- **Page extract**:

***

FastCo reports on Green Sense Farms, a warehouse outside of Chicago that produces soil-free produce to feed 20 million people, while urban farms are popping up from Cambridge, Massachusetts to Japan. The Ecologist encourages that “to reduce the pressure on the world’s productive land and to help assure long-term food security… city people are well advised to revive urban or peri-urban agriculture.” But just how efficient is urban agriculture?

Urban — also known as vertical — agriculture has a number of widely touted benefits: lowered transportation costs for food, as buyers tend to be local; reduced carbon footprint and decreased energy usage; potential job growth; an increased sense of local community; potentially improved nutrition, and, as National Geographic notes, even a boost in tourism, among other pro’s.

The practice isn’t new, nor is it confined to American foodies’ community gardens and reimagined rooftops. It’s been adapted in communities from Havana to Shanghai, accounts for producing 15% of the world’s food, and, as The Ecologist notes, based UNDP figures, around 800 million people were involved in urban agriculture globally in 1999; of these people, 200 million were considered market producers, and 150 million were employed full-time.

Proponents of urban farming like Robert Colangelo, president and founder of Green Sense Farms, say they want to grow “nutritious food in a new, sustainable way, and supplement field farms and greenhouses,” notes FastCo. They say that growing indoors, like Green Sense does, can also ensure crops against inclement weather, fungus, pests and other factors that trouble traditional farms.

But some of the problems that urban farming seeks to address — improved food distribution for certain communities, for one — aren’t easily solved by a patchwork of urban providers. FastCo recently reported on a mobile market that delivers food to a “food desert” community in Toronto, where residents have no access to fresh produce. While the market, housed on a bus, addresses the mobility and access problem, it is running into other challenges: It can’t fit many shoppers inside, and therefore can’t run in super-cold weather, and its timing is still being worked out so that more people are aware of it. (A better solution, says the organization’s director, are community-run food markets.)

***

- **Instruction 1**: Name every publication that the urban agriculture article cites by name.
The article on urban agriculture and the records have no connection to each other.

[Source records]
***

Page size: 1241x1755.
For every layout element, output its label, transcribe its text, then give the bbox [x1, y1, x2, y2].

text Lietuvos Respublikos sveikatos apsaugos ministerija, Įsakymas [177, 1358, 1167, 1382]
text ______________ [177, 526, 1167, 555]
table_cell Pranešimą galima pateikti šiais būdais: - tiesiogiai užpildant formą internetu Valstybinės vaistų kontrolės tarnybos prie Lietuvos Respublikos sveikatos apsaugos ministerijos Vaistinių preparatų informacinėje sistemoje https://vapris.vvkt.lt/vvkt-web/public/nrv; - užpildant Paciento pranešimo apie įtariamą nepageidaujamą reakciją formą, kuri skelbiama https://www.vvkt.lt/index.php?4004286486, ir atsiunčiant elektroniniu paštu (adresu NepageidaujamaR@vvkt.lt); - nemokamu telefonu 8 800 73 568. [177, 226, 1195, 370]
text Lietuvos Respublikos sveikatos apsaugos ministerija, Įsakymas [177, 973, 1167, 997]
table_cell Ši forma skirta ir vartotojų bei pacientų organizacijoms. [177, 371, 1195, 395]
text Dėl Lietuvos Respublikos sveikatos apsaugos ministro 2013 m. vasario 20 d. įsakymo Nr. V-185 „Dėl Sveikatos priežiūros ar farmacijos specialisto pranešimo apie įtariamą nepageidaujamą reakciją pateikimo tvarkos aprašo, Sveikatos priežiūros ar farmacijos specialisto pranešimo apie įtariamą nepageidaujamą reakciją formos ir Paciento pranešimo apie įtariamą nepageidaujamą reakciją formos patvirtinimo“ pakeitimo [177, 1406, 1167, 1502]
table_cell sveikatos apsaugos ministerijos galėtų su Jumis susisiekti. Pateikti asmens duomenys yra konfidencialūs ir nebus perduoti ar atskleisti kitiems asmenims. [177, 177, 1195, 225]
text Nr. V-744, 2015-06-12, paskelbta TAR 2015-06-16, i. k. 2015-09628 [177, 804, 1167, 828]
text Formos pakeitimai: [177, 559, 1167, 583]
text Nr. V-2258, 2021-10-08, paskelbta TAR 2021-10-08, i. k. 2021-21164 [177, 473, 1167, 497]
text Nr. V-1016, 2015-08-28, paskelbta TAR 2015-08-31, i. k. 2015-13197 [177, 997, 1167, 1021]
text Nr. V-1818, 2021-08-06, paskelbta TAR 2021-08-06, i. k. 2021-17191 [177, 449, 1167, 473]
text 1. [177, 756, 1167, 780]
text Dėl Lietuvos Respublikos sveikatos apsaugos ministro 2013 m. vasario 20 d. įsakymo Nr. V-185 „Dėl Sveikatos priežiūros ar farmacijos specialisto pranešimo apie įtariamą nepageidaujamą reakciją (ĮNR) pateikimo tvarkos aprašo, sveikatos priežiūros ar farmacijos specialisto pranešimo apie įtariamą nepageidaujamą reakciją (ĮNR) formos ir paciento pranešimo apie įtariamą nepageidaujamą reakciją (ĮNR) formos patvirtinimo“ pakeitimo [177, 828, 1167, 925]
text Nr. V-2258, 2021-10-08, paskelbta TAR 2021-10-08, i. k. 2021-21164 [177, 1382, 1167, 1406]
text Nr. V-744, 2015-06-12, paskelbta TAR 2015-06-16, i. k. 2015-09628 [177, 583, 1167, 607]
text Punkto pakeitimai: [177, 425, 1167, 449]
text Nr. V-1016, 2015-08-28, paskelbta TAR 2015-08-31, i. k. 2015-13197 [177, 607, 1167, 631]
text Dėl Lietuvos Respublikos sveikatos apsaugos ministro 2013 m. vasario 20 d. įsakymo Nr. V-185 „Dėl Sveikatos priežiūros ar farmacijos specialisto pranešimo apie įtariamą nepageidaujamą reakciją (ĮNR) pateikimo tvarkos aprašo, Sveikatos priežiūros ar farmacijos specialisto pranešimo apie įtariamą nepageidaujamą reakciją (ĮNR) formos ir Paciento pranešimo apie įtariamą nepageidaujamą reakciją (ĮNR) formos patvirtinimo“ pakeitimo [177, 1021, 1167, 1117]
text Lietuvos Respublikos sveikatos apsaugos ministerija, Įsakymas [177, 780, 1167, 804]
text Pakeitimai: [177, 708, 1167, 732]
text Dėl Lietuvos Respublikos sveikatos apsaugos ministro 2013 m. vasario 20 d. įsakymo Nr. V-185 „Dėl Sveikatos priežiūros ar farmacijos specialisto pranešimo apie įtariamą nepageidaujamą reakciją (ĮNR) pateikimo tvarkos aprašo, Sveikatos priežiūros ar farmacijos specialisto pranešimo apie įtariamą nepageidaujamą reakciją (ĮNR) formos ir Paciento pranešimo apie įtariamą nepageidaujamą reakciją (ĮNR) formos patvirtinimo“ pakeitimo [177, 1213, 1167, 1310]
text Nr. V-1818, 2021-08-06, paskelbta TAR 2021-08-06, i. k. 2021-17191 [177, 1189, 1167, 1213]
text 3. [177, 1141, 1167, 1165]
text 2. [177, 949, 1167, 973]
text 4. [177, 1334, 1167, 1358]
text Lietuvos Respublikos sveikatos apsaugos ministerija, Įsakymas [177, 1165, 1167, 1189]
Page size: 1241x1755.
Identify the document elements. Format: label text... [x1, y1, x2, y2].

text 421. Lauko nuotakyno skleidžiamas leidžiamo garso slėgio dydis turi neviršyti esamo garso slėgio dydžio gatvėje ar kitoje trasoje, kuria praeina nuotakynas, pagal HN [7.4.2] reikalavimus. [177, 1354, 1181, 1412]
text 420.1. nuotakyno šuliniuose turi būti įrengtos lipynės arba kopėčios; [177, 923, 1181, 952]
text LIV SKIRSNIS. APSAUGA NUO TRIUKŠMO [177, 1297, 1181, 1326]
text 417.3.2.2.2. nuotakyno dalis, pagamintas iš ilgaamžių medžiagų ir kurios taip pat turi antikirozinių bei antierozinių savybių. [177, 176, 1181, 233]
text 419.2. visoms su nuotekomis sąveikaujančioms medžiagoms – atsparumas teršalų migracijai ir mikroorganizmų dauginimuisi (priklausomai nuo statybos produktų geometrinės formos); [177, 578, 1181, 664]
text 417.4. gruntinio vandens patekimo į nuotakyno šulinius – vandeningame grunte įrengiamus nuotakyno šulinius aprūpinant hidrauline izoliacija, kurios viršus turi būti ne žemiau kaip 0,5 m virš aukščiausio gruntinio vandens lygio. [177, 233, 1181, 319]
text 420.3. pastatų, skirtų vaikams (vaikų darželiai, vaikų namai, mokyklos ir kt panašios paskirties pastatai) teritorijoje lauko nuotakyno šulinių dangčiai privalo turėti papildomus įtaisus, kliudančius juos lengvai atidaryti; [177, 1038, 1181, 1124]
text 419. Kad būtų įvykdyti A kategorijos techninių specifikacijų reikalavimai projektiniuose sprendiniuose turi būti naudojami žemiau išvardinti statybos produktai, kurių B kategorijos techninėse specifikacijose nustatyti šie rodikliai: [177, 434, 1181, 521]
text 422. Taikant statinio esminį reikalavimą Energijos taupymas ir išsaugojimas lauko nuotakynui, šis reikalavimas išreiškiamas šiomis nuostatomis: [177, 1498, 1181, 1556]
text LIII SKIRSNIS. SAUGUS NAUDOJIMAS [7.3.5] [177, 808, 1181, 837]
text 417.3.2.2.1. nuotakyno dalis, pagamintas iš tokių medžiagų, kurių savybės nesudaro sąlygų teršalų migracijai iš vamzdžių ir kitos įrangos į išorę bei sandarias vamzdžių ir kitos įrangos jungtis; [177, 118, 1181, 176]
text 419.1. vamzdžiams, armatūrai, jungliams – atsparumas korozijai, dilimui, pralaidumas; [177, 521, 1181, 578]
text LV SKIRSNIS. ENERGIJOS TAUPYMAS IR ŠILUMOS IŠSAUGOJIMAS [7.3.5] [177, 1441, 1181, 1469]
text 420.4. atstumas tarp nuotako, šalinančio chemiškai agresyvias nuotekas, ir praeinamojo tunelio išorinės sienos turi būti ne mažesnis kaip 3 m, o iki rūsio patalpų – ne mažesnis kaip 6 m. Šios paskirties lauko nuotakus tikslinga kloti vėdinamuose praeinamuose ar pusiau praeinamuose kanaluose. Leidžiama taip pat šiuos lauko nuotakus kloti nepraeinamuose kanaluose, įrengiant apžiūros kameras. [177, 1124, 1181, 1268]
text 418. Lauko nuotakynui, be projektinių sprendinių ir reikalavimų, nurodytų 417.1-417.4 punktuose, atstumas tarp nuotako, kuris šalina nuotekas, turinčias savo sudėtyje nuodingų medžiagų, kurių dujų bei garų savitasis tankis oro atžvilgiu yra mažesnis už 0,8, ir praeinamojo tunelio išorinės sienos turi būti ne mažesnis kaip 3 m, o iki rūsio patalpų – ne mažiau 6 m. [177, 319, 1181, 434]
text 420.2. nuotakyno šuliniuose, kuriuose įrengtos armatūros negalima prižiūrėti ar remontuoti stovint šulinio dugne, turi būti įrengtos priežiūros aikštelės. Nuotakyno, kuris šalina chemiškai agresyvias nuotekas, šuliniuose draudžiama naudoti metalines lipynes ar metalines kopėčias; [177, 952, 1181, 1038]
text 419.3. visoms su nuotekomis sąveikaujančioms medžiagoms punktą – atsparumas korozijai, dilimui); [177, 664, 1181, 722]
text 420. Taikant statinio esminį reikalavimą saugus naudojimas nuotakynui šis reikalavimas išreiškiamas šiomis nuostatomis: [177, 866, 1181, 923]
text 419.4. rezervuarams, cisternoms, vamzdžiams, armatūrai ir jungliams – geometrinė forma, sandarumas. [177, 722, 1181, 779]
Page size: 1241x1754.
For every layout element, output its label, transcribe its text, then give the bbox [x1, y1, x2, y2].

***

- **Instruction 2**: In the records, from the line containing "1358, 1167, 1382]" up to and including the line containing "table_cell Ši forma", change "Įsakymas" to "Potvarkis" and leave everything else as it is. Give only those lines.

- **Task result 1**: FastCo, The Ecologist, National Geographic

- **Task result 2**:
text Lietuvos Respublikos sveikatos apsaugos ministerija, Potvarkis [177, 1358, 1167, 1382]
text ______________ [177, 526, 1167, 555]
table_cell Pranešimą galima pateikti šiais būdais: - tiesiogiai užpildant formą internetu Valstybinės vaistų kontrolės tarnybos prie Lietuvos Respublikos sveikatos apsaugos ministerijos Vaistinių preparatų informacinėje sistemoje https://vapris.vvkt.lt/vvkt-web/public/nrv; - užpildant Paciento pranešimo apie įtariamą nepageidaujamą reakciją formą, kuri skelbiama https://www.vvkt.lt/index.php?4004286486, ir atsiunčiant elektroniniu paštu (adresu NepageidaujamaR@vvkt.lt); - nemokamu telefonu 8 800 73 568. [177, 226, 1195, 370]
text Lietuvos Respublikos sveikatos apsaugos ministerija, Potvarkis [177, 973, 1167, 997]
table_cell Ši forma skirta ir vartotojų bei pacientų organizacijoms. [177, 371, 1195, 395]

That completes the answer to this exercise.